Ausgewählter Auszug:
╔══

Frank Schätzing: "Limit"


Das ist ein dickes Ding. Anders lässt es sich eigentlich nicht sagen.

Dieser Roman Frank Schätzings schlägt seinen Vorgänger "Der Schwarm" um lockere 300 Seiten und ist damit in etwa so lang wie "Der Schwarm" nach Schätzings eigenen Aussagen gewesen wäre, hätte ihm sein Lektorat nicht "die Pistole auf die Brust" gesetzt. Darüber, ob das bei diesem Buch ebenfalls der Fall war, findet sich auf den 1320 Seiten nichts.

Wir schreiben das Jahr 2025, und die Welt befindet sich in einem fundamentalen Wandlungsprozess. Das Auffinden von Helium-3 auf dem Mond, die Entwicklung eines Fusionskraftwerks, das daraus sauber Energie erzeugen kann, und die Realisierung des Konzepts des Weltraumaufzugs haben Erdöl als Energieträger weitestgehend obsolet gemacht, und die Erdölkonzerne stellen sich entweder auf erneuerbare Energien um oder aber liegen in den letzten wirtschaftlichen Zügen, was für viele Millionen Menschen den Verlust der Arbeitsplätze bedeuten könnte. Aber die Umwelt scheint gerettet zu sein, und die Gründe vieler internationaler Konflikte sind einfach verschwunden.
In dieser Situation wird Gerald Palstein, seines Zeichens Vertreter eines größeren Ölkonzerns, der eher den zweiten Weg gehen wird, angeschossen und kann so an der ersten zivilen Reise auf den Mond, zu der er von Julian Orley, dem Erbauer des Weltraumaufzuges und der neuen Fusionskraftwerke, eingeladen wurde. Zu dieser Reise sind auch andere prominente und vermögende Industrielle aus der ganzen Welt eingeladen, um für die Ausdehnung von Julians Bemühungen Geld zu geben, und dafür sollen sie als erste Gäste des von seiner Tochter Lynn entwickelten Mondhotels "GAIA" einige absolut einmalige Erfahrungen machen. Und anstelle von Gerald fliegt nun der vermögende Extremsportler Carl Hanna mit. Alle erwartet eine Reise, die sie so schnell nicht wieder vergessen werden.

╚══

Extrahierte Angaben:
╔══

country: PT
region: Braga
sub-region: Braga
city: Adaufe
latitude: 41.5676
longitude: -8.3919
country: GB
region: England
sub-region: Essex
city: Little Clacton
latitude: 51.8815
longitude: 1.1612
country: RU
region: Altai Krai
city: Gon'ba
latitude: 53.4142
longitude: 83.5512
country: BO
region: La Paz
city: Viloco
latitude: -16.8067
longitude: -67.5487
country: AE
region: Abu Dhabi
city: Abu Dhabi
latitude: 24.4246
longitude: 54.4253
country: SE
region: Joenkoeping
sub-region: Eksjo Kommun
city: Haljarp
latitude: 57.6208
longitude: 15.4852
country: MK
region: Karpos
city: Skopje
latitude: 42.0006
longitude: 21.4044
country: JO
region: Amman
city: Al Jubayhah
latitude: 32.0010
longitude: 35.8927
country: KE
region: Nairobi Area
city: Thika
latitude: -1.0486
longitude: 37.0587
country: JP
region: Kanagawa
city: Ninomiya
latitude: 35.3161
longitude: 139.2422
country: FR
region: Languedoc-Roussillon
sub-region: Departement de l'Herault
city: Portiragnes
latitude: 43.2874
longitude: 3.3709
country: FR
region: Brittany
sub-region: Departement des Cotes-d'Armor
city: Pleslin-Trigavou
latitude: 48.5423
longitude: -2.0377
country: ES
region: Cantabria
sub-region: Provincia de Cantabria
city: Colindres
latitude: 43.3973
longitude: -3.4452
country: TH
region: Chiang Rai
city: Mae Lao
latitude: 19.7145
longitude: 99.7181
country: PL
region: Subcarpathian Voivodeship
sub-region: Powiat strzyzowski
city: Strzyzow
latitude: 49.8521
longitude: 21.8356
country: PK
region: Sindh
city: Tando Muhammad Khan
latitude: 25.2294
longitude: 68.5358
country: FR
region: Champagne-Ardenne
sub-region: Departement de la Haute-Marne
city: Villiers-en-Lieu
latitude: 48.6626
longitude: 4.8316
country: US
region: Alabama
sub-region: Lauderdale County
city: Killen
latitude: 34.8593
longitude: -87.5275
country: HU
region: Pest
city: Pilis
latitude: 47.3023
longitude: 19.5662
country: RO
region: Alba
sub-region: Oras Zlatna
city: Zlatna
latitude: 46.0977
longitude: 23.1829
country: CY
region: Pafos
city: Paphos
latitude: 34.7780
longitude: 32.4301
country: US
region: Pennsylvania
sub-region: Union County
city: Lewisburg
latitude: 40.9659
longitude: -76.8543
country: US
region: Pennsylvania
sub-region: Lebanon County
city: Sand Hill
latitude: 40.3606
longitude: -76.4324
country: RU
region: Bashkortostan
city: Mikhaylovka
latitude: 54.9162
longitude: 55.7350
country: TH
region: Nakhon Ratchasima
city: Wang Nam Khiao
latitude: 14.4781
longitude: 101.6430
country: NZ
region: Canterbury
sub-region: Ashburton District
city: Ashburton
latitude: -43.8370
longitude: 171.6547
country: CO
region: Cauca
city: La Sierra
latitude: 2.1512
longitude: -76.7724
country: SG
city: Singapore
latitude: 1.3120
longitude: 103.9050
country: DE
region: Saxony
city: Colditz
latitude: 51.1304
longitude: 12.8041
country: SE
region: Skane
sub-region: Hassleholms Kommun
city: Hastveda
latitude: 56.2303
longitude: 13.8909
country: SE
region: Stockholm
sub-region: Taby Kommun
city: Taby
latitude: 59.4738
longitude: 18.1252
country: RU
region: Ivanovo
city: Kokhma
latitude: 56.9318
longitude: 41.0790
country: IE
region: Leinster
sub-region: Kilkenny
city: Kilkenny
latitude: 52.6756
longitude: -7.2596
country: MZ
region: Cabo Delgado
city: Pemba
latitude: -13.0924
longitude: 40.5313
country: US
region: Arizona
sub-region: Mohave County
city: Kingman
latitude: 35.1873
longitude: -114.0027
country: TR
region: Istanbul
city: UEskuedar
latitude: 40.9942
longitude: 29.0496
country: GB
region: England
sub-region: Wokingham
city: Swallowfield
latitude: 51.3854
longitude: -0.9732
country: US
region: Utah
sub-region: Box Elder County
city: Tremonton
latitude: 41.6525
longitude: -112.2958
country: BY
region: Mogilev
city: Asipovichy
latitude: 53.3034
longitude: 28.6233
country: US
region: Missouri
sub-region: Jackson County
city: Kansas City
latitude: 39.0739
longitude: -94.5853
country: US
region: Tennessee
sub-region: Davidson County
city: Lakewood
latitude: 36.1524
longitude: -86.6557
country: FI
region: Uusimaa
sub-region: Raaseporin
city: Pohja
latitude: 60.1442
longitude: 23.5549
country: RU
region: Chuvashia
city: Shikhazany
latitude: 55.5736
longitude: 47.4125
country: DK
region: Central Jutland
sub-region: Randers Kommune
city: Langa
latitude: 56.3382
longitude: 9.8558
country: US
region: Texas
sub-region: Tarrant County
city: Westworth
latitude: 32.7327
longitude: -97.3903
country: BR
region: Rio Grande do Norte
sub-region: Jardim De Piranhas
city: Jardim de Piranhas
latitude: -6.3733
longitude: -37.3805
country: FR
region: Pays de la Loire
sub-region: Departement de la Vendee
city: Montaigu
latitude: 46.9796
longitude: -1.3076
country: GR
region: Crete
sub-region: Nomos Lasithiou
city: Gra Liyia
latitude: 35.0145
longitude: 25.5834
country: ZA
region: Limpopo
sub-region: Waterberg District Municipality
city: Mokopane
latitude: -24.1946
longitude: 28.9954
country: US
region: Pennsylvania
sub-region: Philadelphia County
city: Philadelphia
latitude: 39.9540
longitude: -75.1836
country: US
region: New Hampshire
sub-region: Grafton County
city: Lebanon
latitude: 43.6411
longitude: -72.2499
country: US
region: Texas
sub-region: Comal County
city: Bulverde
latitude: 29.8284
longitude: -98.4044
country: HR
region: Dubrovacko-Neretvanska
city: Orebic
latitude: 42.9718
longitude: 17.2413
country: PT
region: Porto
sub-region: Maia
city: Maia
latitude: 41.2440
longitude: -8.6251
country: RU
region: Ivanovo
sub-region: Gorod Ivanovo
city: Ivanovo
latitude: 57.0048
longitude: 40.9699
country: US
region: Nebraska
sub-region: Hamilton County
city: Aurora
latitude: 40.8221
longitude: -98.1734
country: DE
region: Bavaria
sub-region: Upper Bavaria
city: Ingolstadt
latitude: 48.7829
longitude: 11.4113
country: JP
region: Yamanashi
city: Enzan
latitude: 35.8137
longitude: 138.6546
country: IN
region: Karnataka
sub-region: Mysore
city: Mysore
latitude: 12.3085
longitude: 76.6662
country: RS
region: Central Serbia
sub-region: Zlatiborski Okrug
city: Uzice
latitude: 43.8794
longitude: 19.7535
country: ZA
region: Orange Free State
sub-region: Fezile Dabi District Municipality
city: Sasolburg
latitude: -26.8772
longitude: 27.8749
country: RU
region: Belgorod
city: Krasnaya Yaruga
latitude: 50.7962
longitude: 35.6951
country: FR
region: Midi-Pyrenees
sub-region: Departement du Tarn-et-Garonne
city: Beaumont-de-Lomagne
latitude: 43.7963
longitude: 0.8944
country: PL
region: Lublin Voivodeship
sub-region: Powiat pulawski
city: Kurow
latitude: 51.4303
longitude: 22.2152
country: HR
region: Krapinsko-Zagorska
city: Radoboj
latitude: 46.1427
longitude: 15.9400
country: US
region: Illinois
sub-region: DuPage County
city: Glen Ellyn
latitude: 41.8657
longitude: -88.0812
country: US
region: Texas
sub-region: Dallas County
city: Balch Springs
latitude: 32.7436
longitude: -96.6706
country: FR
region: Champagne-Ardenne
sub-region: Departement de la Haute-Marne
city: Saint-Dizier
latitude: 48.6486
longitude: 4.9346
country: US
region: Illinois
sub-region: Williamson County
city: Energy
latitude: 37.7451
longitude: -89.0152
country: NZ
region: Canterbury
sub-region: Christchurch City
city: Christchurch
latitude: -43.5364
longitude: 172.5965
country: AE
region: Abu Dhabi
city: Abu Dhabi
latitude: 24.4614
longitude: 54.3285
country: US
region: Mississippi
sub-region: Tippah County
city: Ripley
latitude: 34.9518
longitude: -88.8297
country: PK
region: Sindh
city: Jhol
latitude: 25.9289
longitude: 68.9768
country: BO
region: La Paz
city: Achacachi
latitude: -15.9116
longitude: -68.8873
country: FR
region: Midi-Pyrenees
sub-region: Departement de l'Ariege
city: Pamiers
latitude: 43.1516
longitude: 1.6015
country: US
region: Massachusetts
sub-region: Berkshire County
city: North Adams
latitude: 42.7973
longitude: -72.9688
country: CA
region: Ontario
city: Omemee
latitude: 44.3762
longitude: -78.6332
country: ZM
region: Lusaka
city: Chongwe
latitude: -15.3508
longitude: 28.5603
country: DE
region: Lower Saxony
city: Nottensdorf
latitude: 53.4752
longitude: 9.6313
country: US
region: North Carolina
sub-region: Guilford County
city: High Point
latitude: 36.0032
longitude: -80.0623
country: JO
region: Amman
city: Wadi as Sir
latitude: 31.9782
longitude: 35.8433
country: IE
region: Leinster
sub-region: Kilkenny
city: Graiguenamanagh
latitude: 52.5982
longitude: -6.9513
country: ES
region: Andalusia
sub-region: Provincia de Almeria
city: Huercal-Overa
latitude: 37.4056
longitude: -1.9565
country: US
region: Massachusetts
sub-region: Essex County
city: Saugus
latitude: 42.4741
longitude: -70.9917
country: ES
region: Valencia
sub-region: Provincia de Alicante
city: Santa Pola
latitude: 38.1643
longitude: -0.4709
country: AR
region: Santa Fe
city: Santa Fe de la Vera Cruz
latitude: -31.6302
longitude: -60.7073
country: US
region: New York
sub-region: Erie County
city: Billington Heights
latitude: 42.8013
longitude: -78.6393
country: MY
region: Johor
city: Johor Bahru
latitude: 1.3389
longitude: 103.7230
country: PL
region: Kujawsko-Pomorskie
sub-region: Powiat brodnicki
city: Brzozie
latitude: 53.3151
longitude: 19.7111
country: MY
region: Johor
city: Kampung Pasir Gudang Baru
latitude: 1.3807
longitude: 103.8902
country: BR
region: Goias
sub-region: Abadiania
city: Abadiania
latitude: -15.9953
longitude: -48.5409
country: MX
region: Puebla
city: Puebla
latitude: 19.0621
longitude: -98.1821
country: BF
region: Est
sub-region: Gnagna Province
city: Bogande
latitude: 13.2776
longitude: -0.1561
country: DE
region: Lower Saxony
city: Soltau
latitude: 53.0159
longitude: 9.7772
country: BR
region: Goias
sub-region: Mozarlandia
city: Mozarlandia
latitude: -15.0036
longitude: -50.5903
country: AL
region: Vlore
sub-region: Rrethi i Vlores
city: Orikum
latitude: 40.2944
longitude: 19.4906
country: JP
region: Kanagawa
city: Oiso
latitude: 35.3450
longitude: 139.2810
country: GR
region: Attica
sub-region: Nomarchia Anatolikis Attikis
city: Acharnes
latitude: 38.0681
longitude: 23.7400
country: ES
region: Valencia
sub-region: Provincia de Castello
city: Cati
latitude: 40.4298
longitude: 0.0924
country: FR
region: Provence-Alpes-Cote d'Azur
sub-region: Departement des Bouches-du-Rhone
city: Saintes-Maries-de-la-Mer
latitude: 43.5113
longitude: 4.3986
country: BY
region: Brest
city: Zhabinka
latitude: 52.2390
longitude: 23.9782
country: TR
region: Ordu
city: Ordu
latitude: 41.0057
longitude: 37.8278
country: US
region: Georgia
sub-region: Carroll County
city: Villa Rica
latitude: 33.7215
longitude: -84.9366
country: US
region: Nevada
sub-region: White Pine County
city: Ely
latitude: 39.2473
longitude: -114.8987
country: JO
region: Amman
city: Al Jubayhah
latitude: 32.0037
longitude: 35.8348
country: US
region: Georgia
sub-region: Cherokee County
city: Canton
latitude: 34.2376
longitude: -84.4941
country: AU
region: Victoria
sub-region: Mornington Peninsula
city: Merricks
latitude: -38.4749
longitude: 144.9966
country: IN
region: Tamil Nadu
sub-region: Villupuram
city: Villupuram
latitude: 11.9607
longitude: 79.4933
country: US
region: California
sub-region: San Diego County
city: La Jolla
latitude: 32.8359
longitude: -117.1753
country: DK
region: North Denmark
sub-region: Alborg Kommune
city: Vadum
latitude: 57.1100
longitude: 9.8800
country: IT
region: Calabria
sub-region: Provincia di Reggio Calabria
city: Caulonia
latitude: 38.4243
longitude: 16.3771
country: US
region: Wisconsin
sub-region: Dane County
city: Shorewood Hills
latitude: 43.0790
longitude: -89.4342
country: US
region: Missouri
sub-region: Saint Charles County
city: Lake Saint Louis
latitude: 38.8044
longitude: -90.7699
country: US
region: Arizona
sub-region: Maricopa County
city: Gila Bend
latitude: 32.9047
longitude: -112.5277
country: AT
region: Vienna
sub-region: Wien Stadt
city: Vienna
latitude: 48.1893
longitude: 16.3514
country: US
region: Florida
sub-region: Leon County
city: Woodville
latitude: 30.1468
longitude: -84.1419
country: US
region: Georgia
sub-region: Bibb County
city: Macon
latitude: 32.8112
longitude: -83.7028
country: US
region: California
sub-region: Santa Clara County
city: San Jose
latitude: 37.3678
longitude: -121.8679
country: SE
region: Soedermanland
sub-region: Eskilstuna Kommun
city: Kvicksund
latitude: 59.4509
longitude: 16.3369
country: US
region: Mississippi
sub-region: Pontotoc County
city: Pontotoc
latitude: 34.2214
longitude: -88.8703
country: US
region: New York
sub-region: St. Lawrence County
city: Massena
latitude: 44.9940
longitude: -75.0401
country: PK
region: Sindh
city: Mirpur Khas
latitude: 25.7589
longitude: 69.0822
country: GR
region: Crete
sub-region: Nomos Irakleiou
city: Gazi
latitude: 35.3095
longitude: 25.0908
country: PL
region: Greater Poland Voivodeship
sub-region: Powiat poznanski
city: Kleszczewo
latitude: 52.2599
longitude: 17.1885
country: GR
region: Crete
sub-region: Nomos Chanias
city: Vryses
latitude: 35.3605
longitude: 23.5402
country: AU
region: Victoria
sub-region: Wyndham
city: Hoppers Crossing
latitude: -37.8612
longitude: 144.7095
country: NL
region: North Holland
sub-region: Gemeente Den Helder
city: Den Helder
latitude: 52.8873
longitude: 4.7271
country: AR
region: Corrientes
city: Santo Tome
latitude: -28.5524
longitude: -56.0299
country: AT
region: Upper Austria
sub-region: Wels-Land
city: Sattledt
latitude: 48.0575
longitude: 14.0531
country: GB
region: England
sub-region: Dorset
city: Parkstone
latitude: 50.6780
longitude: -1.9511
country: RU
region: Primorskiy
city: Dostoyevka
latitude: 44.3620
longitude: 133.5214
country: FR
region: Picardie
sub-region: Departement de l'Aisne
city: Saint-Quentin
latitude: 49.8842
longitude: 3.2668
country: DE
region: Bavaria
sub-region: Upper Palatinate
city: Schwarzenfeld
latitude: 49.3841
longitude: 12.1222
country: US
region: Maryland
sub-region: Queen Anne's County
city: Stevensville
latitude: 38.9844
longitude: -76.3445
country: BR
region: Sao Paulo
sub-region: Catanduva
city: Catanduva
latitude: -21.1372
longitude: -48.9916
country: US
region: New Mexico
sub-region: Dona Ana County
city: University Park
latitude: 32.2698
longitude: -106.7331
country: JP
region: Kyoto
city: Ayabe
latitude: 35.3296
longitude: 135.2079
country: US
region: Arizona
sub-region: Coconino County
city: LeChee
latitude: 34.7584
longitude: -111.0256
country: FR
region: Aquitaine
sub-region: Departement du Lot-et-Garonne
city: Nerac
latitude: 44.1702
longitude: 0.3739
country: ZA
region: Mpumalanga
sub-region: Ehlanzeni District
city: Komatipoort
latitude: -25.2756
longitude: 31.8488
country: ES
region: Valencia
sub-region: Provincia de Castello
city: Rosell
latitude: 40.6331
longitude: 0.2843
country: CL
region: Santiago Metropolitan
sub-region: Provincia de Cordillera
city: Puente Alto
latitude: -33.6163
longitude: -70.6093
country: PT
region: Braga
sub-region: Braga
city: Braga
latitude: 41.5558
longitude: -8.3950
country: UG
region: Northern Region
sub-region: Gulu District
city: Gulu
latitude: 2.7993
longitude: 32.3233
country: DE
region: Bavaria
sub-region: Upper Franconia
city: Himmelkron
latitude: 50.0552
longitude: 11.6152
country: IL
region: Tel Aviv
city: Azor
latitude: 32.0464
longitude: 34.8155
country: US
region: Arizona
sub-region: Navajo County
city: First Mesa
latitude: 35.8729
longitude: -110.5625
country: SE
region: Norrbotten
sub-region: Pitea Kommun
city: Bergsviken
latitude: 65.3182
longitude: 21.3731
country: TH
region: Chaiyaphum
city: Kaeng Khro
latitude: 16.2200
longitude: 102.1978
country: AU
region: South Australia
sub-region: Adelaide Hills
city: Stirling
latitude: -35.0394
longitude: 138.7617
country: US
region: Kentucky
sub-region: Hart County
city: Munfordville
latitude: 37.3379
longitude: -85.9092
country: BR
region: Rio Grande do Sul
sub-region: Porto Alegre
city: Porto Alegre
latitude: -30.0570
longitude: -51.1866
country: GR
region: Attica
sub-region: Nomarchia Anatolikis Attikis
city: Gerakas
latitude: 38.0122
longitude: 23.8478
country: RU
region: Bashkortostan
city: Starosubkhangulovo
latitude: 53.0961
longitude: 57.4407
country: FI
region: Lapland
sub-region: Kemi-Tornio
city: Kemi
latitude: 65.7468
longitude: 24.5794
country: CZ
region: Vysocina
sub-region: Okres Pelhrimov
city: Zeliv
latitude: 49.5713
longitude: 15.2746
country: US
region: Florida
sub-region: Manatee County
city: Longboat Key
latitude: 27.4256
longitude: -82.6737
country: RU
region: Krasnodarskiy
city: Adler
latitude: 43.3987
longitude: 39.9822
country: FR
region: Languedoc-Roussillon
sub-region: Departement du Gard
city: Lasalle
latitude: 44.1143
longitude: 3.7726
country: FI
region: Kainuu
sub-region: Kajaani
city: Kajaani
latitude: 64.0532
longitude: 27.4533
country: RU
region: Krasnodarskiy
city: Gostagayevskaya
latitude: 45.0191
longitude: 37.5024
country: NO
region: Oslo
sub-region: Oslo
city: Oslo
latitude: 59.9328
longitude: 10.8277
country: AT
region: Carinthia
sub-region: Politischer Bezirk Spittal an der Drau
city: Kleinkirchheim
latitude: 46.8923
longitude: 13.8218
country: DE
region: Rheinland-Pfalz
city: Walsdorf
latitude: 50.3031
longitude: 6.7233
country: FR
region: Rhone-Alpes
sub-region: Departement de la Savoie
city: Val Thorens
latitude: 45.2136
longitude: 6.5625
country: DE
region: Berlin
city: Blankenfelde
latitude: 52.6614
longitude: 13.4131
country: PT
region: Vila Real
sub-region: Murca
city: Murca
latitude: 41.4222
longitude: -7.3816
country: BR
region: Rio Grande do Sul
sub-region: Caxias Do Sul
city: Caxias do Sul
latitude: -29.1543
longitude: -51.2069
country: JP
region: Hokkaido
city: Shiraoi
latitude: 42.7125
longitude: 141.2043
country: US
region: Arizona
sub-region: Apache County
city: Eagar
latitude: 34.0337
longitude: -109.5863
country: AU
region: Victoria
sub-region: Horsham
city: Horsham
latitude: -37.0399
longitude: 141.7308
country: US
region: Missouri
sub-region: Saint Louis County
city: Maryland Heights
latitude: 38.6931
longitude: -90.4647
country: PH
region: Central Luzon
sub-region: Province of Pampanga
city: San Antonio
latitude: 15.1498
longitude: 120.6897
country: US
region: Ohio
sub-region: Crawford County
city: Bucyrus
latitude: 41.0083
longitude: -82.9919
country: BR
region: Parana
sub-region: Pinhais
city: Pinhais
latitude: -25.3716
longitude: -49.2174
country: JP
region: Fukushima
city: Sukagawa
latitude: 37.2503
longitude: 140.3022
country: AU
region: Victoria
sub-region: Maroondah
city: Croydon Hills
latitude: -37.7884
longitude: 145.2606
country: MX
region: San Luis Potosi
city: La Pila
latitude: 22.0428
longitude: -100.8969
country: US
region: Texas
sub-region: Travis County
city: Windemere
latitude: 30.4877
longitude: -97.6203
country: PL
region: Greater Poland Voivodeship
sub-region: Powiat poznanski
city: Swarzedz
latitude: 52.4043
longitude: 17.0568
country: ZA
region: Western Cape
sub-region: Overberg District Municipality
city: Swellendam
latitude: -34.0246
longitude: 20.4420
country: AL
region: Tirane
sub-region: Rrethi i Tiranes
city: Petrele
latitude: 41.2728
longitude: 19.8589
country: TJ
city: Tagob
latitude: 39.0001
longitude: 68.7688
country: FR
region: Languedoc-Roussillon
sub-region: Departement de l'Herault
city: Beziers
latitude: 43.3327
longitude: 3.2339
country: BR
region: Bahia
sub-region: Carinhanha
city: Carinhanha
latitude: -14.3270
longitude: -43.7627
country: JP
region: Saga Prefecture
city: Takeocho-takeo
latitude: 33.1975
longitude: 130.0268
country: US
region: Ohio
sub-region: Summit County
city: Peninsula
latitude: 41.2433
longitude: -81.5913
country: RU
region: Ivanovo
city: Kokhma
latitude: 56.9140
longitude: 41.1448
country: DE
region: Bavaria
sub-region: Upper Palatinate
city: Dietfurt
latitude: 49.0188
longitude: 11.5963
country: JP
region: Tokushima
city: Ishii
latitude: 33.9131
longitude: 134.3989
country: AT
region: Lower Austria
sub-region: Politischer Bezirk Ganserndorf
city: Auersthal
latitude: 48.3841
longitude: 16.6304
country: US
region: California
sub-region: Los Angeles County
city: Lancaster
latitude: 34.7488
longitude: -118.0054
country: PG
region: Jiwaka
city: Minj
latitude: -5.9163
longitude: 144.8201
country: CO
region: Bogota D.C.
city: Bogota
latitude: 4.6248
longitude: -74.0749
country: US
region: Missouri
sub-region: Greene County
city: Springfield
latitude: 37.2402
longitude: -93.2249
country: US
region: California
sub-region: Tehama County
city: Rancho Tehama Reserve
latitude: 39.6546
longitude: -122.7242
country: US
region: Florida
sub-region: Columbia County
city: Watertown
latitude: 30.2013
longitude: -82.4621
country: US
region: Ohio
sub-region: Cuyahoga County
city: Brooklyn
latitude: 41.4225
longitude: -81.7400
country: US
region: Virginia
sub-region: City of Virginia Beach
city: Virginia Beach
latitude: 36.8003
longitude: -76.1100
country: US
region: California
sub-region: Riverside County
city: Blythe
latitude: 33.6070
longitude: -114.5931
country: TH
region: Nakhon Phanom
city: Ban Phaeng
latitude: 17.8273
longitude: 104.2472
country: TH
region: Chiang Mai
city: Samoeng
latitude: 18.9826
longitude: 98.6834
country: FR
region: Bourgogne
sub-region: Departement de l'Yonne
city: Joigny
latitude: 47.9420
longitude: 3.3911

╚══

Aufgabe:
Stimmen diese drei Aussagen mit dem Auszug über den Roman „Limit“ überein? Beantworte jede mit Ja oder Nein und zitiere die ausschlaggebenden Worte wörtlich.
(a) Der Roman ist rund 300 Seiten länger als sein Vorgänger „Der Schwarm“.
(b) Die Handlung spielt im Jahr 2030.
(c) Das Mondhotel „GAIA“ wurde von Julian Orleys Tochter Lynn entwickelt.
Die Datensätze sind eigenständiges Material.

Ergebnis:
(a) Ja: „um lockere 300 Seiten“
(b) Nein: „Wir schreiben das Jahr 2025“
(c) Ja: „des von seiner Tochter Lynn entwickelten Mondhotels“